Source records
Start of Block

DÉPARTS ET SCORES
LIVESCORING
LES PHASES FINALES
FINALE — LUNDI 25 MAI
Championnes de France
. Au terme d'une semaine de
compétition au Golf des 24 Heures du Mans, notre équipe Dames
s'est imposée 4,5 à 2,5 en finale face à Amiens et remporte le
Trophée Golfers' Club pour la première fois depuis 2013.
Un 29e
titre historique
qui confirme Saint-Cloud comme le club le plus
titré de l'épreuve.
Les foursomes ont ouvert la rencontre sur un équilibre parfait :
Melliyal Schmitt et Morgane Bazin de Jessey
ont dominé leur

End of Block

- **Assignment**
Copy out the source records in full, swapping "Amiens" for "Chantilly" and keeping every other word and line unchanged.

- **Result of the task**
DÉPARTS ET SCORES
LIVESCORING
LES PHASES FINALES
FINALE — LUNDI 25 MAI
Championnes de France
. Au terme d'une semaine de
compétition au Golf des 24 Heures du Mans, notre équipe Dames
s'est imposée 4,5 à 2,5 en finale face à Chantilly et remporte le
Trophée Golfers' Club pour la première fois depuis 2013.
Un 29e
titre historique
qui confirme Saint-Cloud comme le club le plus
titré de l'épreuve.
Les foursomes ont ouvert la rencontre sur un équilibre parfait :
Melliyal Schmitt et Morgane Bazin de Jessey
ont dominé leur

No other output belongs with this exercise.